- [TASK TO CARRY OUT]: Could you retype all of the entries exactly, without their pictures?

- [DATA SHOWN]:
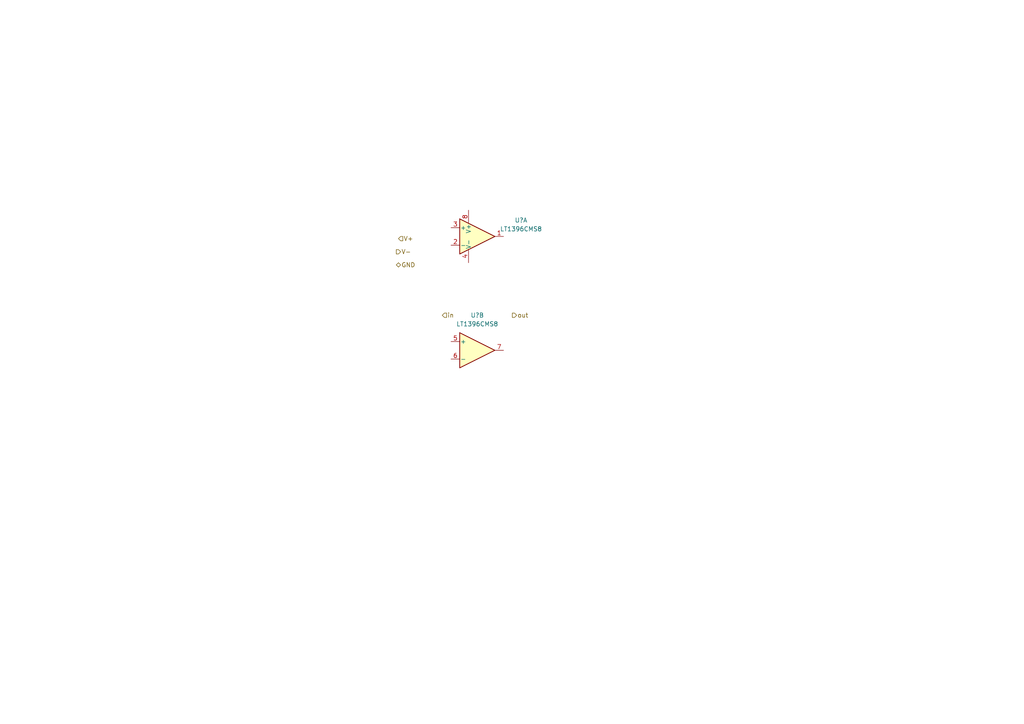
<source format=kicad_sch>
(kicad_sch (version 20211123) (generator eeschema)

  (uuid e507472c-0068-4f8e-af33-1b2b7329e7be)

  (paper "A4")

  


  (hierarchical_label "GND" (shape bidirectional) (at 114.935 76.835 0)
    (effects (font (size 1.27 1.27)) (justify left))
    (uuid 3a7d6f90-5cf0-4af1-bfd0-ede523d28b6f)
  )
  (hierarchical_label "V-" (shape output) (at 114.935 73.025 0)
    (effects (font (size 1.27 1.27)) (justify left))
    (uuid 6279a468-89a4-406d-8f36-b43ff71cdd62)
  )
  (hierarchical_label "out" (shape output) (at 148.59 91.44 0)
    (effects (font (size 1.27 1.27)) (justify left))
    (uuid 6c7f652d-21d3-4dc8-96a3-40889e225f79)
  )
  (hierarchical_label "V+" (shape input) (at 115.57 69.215 0)
    (effects (font (size 1.27 1.27)) (justify left))
    (uuid 8060d182-48bb-4e7f-a038-307303f88eaa)
  )
  (hierarchical_label "in" (shape input) (at 128.27 91.44 0)
    (effects (font (size 1.27 1.27)) (justify left))
    (uuid dde4b9f8-ec4d-4c16-8e34-37e125e832b8)
  )

  (symbol (lib_id "200_OPAMP:LT1396CMS8") (at 138.43 68.58 0) (unit 1)
    (in_bom no) (on_board no) (fields_autoplaced)
    (uuid 45739fae-3380-4f72-a59c-e4abf8639f49)
    (property "Reference" "U?" (id 0) (at 151.13 63.881 0))
    (property "Value" "LT1396CMS8" (id 1) (at 151.13 66.421 0))
    (property "Footprint" "Package_SO:MSOP-8_3x3mm_P0.65mm" (id 2) (at 158.75 76.2 0)
      (effects (font (size 1.27 1.27)) hide)
    )
    (property "Datasheet" "https://www.analog.com/media/en/technical-documentation/tech-articles/lt-journal-article/LT1395_0200_Mag.pdf" (id 3) (at 161.29 73.66 0)
      (effects (font (size 1.27 1.27)) hide)
    )
    (pin "1" (uuid 2e993e2a-83cb-4c17-80d2-49ff549acb42))
    (pin "2" (uuid f12f5590-ffb0-44f2-adb7-9bdb3b8c6a85))
    (pin "3" (uuid e5bc3d49-6f36-41a9-a544-b9dc47ed1cf7))
    (pin "4" (uuid bad3c453-473c-4ac5-a6dc-cf47e8834796))
    (pin "8" (uuid 4c68a679-a93b-4064-9829-2a490ee3f1dd))
    (pin "5" (uuid 856d2599-9b83-4cb1-adf5-e96170678a96))
    (pin "6" (uuid a79ee091-d182-48a4-8ed2-fac9e0f980a7))
    (pin "7" (uuid c5935c96-4843-4efc-b84f-81c16610992a))
  )

  (symbol (lib_id "200_OPAMP:LT1396CMS8") (at 138.43 101.6 0) (unit 2)
    (in_bom no) (on_board no) (fields_autoplaced)
    (uuid 93d12501-bd9b-43e0-8a54-ebbcb564b372)
    (property "Reference" "U?" (id 0) (at 138.43 91.44 0))
    (property "Value" "LT1396CMS8" (id 1) (at 138.43 93.98 0))
    (property "Footprint" "Package_SO:MSOP-8_3x3mm_P0.65mm" (id 2) (at 158.75 109.22 0)
      (effects (font (size 1.27 1.27)) hide)
    )
    (property "Datasheet" "https://www.analog.com/media/en/technical-documentation/tech-articles/lt-journal-article/LT1395_0200_Mag.pdf" (id 3) (at 161.29 106.68 0)
      (effects (font (size 1.27 1.27)) hide)
    )
    (pin "1" (uuid 1fe144a3-2008-4197-8136-ba21172ec9e9))
    (pin "2" (uuid b9e8aec8-2a9f-40eb-beaf-16ea319943aa))
    (pin "3" (uuid 33f18676-c932-412d-b799-fcbd2a05ea77))
    (pin "4" (uuid ce995324-1696-4fa1-9d1a-27dad92c685a))
    (pin "8" (uuid e582c2a0-c481-42d8-8032-af7db1bd5948))
    (pin "5" (uuid c084c632-5e1a-49f7-aabb-24457f09982b))
    (pin "6" (uuid 4079aaca-624a-4397-8712-eb7305e0e86d))
    (pin "7" (uuid 177dd190-d29d-4dd1-a956-2ec77c1ee88f))
  )
)

</source>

- [OUTPUT OF THE EXERCISE]:
<source format=kicad_sch>
(kicad_sch (version 20211123) (generator eeschema)

  (uuid e507472c-0068-4f8e-af33-1b2b7329e7be)

  (paper "A4")

  


  (hierarchical_label "GND" (shape bidirectional) (at 114.935 76.835 0)
    (effects (font (size 1.27 1.27)) (justify left))
    (uuid 3a7d6f90-5cf0-4af1-bfd0-ede523d28b6f)
  )
  (hierarchical_label "V-" (shape output) (at 114.935 73.025 0)
    (effects (font (size 1.27 1.27)) (justify left))
    (uuid 6279a468-89a4-406d-8f36-b43ff71cdd62)
  )
  (hierarchical_label "out" (shape output) (at 148.59 91.44 0)
    (effects (font (size 1.27 1.27)) (justify left))
    (uuid 6c7f652d-21d3-4dc8-96a3-40889e225f79)
  )
  (hierarchical_label "V+" (shape input) (at 115.57 69.215 0)
    (effects (font (size 1.27 1.27)) (justify left))
    (uuid 8060d182-48bb-4e7f-a038-307303f88eaa)
  )
  (hierarchical_label "in" (shape input) (at 128.27 91.44 0)
    (effects (font (size 1.27 1.27)) (justify left))
    (uuid dde4b9f8-ec4d-4c16-8e34-37e125e832b8)
  )

  (symbol (lib_id "200_OPAMP:LT1396CMS8") (at 138.43 68.58 0) (unit 1)
    (in_bom no) (on_board no) (fields_autoplaced)
    (uuid 45739fae-3380-4f72-a59c-e4abf8639f49)
    (property "Reference" "U?" (id 0) (at 151.13 63.881 0))
    (property "Value" "LT1396CMS8" (id 1) (at 151.13 66.421 0))
    (property "Footprint" "Package_SO:MSOP-8_3x3mm_P0.65mm" (id 2) (at 158.75 76.2 0)
      (effects (font (size 1.27 1.27)) hide)
    )
    (property "Datasheet" "https://www.analog.com/media/en/technical-documentation/tech-articles/lt-journal-article/LT1395_0200_Mag.pdf" (id 3) (at 161.29 73.66 0)
      (effects (font (size 1.27 1.27)) hide)
    )
    (pin "1" (uuid 2e993e2a-83cb-4c17-80d2-49ff549acb42))
    (pin "2" (uuid f12f5590-ffb0-44f2-adb7-9bdb3b8c6a85))
    (pin "3" (uuid e5bc3d49-6f36-41a9-a544-b9dc47ed1cf7))
    (pin "4" (uuid bad3c453-473c-4ac5-a6dc-cf47e8834796))
    (pin "8" (uuid 4c68a679-a93b-4064-9829-2a490ee3f1dd))
    (pin "5" (uuid 856d2599-9b83-4cb1-adf5-e96170678a96))
    (pin "6" (uuid a79ee091-d182-48a4-8ed2-fac9e0f980a7))
    (pin "7" (uuid c5935c96-4843-4efc-b84f-81c16610992a))
  )

  (symbol (lib_id "200_OPAMP:LT1396CMS8") (at 138.43 101.6 0) (unit 2)
    (in_bom no) (on_board no) (fields_autoplaced)
    (uuid 93d12501-bd9b-43e0-8a54-ebbcb564b372)
    (property "Reference" "U?" (id 0) (at 138.43 91.44 0))
    (property "Value" "LT1396CMS8" (id 1) (at 138.43 93.98 0))
    (property "Footprint" "Package_SO:MSOP-8_3x3mm_P0.65mm" (id 2) (at 158.75 109.22 0)
      (effects (font (size 1.27 1.27)) hide)
    )
    (property "Datasheet" "https://www.analog.com/media/en/technical-documentation/tech-articles/lt-journal-article/LT1395_0200_Mag.pdf" (id 3) (at 161.29 106.68 0)
      (effects (font (size 1.27 1.27)) hide)
    )
    (pin "1" (uuid 1fe144a3-2008-4197-8136-ba21172ec9e9))
    (pin "2" (uuid b9e8aec8-2a9f-40eb-beaf-16ea319943aa))
    (pin "3" (uuid 33f18676-c932-412d-b799-fcbd2a05ea77))
    (pin "4" (uuid ce995324-1696-4fa1-9d1a-27dad92c685a))
    (pin "8" (uuid e582c2a0-c481-42d8-8032-af7db1bd5948))
    (pin "5" (uuid c084c632-5e1a-49f7-aabb-24457f09982b))
    (pin "6" (uuid 4079aaca-624a-4397-8712-eb7305e0e86d))
    (pin "7" (uuid 177dd190-d29d-4dd1-a956-2ec77c1ee88f))
  )
)

</source>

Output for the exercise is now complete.